Akan tetapi, pendekatan keamanan (security approach) yang menonjol di era Orde Baru sudah makin berubah dengan strategi pendekatan kesejahteraan (prosperity approach). Presiden Joko Widodo terus fokus untuk pembangunan terutama infrastruktur, termasuk tentunya proyek jembatan di Yigi, lokasi korban penembakan KKB pekan lalu.

Meskipun aksi-aksi "pemberontakan" mungkin tidak mudah sirna, tetapi setidaknya pendekatan kemanusiaan dan memajukan orang Papua dapat mengurangi suara-suara ketidakpuasan masyarakat yang bisa "bertemu" dengan kepentingan KKB. Dan, aksi-aksi bersenjata yang mernimbulkan korban jiwa seperti kasus di Nduga mesti ditangani sesuai hukum.

Pendekatan keamanan (security approach) yang menonjol di era Orde Baru sudah makin berubah dengan strategi pendekatan kesejahteraan (prosperity approach).

Negeri kita bersama

Apalagi, sejak era pemerintahan Presiden Abdurrahman Wahid pada 2000, identitas orang Papua sudah kembali berkibar.
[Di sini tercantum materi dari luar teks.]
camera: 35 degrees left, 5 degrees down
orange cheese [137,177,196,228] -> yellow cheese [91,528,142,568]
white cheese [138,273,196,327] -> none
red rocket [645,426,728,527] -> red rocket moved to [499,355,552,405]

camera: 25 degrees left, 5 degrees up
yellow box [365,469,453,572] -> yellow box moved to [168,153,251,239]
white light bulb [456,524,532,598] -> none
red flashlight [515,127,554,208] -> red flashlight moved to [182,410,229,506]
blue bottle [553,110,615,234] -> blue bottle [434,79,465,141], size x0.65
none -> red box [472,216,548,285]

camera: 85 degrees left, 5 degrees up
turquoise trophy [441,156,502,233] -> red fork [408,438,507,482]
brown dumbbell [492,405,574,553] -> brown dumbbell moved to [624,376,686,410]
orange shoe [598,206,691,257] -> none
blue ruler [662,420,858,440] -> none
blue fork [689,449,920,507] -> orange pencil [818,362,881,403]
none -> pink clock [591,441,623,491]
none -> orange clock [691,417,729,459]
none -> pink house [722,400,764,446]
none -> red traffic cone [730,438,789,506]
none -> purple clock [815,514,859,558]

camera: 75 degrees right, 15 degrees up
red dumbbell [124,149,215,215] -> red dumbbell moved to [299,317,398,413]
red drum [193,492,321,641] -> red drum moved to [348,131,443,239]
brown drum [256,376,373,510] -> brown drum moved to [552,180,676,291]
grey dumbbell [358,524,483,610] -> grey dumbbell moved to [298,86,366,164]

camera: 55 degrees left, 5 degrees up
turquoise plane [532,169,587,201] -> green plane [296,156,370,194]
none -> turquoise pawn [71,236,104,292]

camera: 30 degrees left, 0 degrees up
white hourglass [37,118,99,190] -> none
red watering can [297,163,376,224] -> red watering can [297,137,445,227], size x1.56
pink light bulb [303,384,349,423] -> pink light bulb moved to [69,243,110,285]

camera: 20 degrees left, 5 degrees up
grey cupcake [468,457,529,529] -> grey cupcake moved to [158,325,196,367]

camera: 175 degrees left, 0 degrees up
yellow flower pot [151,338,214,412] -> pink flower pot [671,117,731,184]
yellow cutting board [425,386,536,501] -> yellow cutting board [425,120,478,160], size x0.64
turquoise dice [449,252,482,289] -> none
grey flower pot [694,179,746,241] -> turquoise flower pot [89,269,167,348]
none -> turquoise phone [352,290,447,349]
Dan sejak 2001 telah mendapat privilese dan perhatian lebih banyak sebagai daerah otonom khusus.

Sayangnya uang triliunan rupiah itu belum mampu menyejahterakan orang Papua dan memajukan daerah Papua. Di masa otonomi daerah, orang Papua juga sudah menjadi pemimpin di daerah masing-masing seperti daerah lain di negeri ini. Namun, isu Papua selalu panas. Mungkin mirip bisul. Bisa membuat demam republik ini ketika ia membesar.

Anehnya orang Papua dan Indonesia selalu dipertentangkan secara fisik. Misal, orang Papua itu ras Melanesia (berkulit hitam, berambut keriting) sedangkan Indonesia ras Mongoloid (berkulit kuning atau coklat, berambut lurus).

KOMPAS/FABIO M LOPES COSTA

Panglima Kodam XVII/Cenderawasih Mayjen TNI Christian Zebua bersama sejumlah tokoh Organisasi Papua Merdeka dii Kampung Susmorof, Kabupaten Manokwari Selatan, Provinsi Papua Barat, pada Sabtu (16/8/2014). Sebanyak 700 anggota OPM yang menyatakan diri kembali ke pangkuan NKRI. Deklarasi ini untuk memperingati Ulang Tahun Indonesia yang ke 69.

Padahal, menurut filsuf Ernest Renan (1882) sebuah bangsa (nation) itu terbentuk karena kesamaan sejarah, nasib, untuk hidup bersama (le desir de vivre ensemble). Sama-sama menderita dijajah Belanda. Bangsa itu kesadaran moral (conscience morale), sebuah  kondisi subyektif. Bagi Renan, kondisi obyektif seperti ras, budaya, bahasa, agama, bukan faktor pembentuk bangsa, tetapi cuma faktor pendorong kemunculan bangsa.

Dan, kalau membaca sejarah, sejak lama Papua dalam lintasan imperium Nusantara sejak Sriwijaya (abad VII-XII). Kemudian Mpu Prapanca dalamNagarakretagama (1365) mencatat wilayah Kerajaan Majapahit sampai semenanjung Wanin (Fakfak dan sekitar Kepala Burung).

Artinya jalinan hubungan dan kebersamaan itu sudah merupakan sejarah Indonesia. Kini, mungkin saatnya orang Papua lebih intens memikirkan juga Indonesia seperti pendahulunya dulu, bukan cuma Papua. Sebab, Indonesia adalah negeri kita bersama.